PETUNJUK 1: Kumpulkan semua baris daftar yang memuat kata "scientific".
══ KUTIPAN TEKS
Kebebasan tanpa keadilan dan kesetaraan membuat demokrasi seperti baju yang dipakai secara terbalik.
Tak lama lagi, pemerintahan Joko Widodo akan berakhir. Di berbagai kanal media sosial berseliweran berbagai meme, lebih kurang menyatakan, ”Menghitung Hari Menuju Kebebasan”.
Entah apa maksudnya; kebebasan siapa, bebas dari apa, dan untuk apa? Mengapa dalam ruang publik Orde Reformasi yang dirayakan dengan euforia kebebasan; kebebasan masih dipersoalkan?
Kenyataan ini menunjukkan bahwa surplus kebebasan tak serta-merta mampu membebaskan rakyat dari belenggu penderitaan. Setelah seperempat abad Reformasi berjalan tanpa perbaikan demokrasi dan kualitas hidup yang berarti, mestinya terbit kesadaran bahwa tirani pemerintahan tidak bisa dihapus begitu saja dengan pesta kebebasan.
Kebebasan tanpa keadilan dan kesetaraan hanya membuat tirani berganti wajah, dari wajah bengis militeristik menuju wajah lembut permainan prosedur. Kebebasan tanpa keadilan dan kesetaraan membuat demokrasi seperti baju yang dipakai secara terbalik.
Di negara ini, pemaknaan ”demokrasi” tidak mengikuti definisi Abraham Lincoln, government of the people, by the people, and for the people (pemerintahan dari rakyat, oleh rakyat, dan untuk rakyat), tetapi terjungkir menjadi government off the people (pemerintahan terputus dari rakyat), buy the people (membeli rakyat), dan force the people (menekan rakyat).
Penjelmaan kebebasan eksklusif yang melemahkan publik mengkhianati cita-cita kebebasan inklusif—dengan sebutan kemerdekaan—yang diperjuangkan para pendiri bangsa. Kita patut bersyukur, para pendiri bangsa Indonesia yang menyusun dan mengesahkan konstitusi proklamasi sudah mewakili berbagai unsur keragaman Indonesia secara agama, ras, etnik, golongan, dan jenis kelamin.
Dengan representasi yang inklusif itu, moral konstitusi kita sejak awal sudah menjamin kesetaraan politik, kesetaraan kesempatan, dan persamaan warga di depan hukum, yang dalam pasal-pasalnya yang terbatas sudah meliputi jaminan kesetaraan atas hak sipil, politik, ekonomi, sosial, dan budaya.
Dengan semangat egalitarianisme yang kuat, ”tujuh kata” dari rancangan awal Piagam Jakarta—yang memberikan kekhususan bagi golongan mayoritas agama—dengan rela dihapuskan saat konstitusi Proklamasi disahkan pada 18 Agustus 1945. Dengan demikian, Republik Indonesia berdiri sebagai negara semua buat semua.
Menyadari kemajemukan bangsa Indonesia dengan aneka bentuk relasi-representasi golongan mayoritas-minoritas demi menjaga keseimbangan dalam kesetaraan dan kebebasan itu, para pendiri bangsa juga mengidealisasikan suatu bentuk pemerintahan yang bisa lebih kedap terhadap ancaman dari tirani mayoritas dan minoritas.
Maka, dirancanglah suatu bentuk representasi politik yang tidak hanya berbasis pada principle of equal liberty (kesetaraan individual), tetapi juga the principle of difference (afirmasi positif).
════
══ MASUKAN
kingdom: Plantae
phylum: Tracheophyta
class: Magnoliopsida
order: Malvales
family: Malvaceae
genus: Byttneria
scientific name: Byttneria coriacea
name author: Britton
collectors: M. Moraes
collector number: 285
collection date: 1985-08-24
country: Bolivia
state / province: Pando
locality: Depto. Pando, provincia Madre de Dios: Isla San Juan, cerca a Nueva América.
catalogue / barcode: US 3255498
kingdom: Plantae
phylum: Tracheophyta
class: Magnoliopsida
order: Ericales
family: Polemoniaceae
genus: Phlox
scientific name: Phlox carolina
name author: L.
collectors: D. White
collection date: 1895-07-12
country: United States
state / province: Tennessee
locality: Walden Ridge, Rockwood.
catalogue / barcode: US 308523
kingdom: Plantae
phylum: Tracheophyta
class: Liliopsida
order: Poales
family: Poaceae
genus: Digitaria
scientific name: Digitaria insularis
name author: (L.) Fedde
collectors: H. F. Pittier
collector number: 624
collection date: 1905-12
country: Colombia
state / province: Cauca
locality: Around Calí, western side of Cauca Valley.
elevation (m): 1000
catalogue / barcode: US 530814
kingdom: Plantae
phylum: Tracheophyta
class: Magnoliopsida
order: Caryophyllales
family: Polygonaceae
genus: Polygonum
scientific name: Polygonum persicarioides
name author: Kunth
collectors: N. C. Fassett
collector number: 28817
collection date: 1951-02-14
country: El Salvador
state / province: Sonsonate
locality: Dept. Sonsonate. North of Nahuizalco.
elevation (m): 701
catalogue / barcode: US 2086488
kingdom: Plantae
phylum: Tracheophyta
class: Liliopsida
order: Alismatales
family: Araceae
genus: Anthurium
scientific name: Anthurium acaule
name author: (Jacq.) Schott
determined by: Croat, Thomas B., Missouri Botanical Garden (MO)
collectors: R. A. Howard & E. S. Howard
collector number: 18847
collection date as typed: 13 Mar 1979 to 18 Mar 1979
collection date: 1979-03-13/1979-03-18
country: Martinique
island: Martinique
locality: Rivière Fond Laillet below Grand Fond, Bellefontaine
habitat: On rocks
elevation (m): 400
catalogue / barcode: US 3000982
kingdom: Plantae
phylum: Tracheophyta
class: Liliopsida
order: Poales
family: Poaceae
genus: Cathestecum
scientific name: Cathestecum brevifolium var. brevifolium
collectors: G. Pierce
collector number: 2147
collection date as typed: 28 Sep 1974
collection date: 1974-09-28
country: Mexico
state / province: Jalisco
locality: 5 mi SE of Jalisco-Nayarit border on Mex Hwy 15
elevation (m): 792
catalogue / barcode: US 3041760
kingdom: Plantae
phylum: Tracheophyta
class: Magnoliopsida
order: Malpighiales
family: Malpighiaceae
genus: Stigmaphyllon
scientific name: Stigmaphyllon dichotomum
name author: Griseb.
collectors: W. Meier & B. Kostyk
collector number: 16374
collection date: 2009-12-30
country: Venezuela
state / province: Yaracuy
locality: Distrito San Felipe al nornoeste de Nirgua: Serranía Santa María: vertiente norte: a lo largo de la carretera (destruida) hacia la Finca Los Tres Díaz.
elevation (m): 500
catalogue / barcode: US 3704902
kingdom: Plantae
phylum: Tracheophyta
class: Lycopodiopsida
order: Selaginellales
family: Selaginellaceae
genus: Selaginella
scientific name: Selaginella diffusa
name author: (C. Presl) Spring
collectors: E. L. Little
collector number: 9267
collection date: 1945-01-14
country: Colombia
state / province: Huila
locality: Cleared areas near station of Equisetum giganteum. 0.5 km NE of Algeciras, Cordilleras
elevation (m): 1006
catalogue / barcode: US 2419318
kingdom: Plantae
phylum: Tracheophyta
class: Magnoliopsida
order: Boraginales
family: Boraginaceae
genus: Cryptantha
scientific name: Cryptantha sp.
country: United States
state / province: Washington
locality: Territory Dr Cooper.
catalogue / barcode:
════
PETUNJUK 2: Kutip apa adanya bagian teks tentang kebebasan dan demokrasi di atas, dimulai dengan "Maka, dirancanglah suatu" dan berlanjut sampai "difference (afirmasi positif).".

JAWABAN LENGKAP 1:
scientific name: Byttneria coriacea
scientific name: Phlox carolina
scientific name: Digitaria insularis
scientific name: Polygonum persicarioides
scientific name: Anthurium acaule
scientific name: Cathestecum brevifolium var. brevifolium
scientific name: Stigmaphyllon dichotomum
scientific name: Selaginella diffusa
scientific name: Cryptantha sp.

JAWABAN LENGKAP 2:
Maka, dirancanglah suatu bentuk representasi politik yang tidak hanya berbasis pada principle of equal liberty (kesetaraan individual), tetapi juga the principle of difference (afirmasi positif).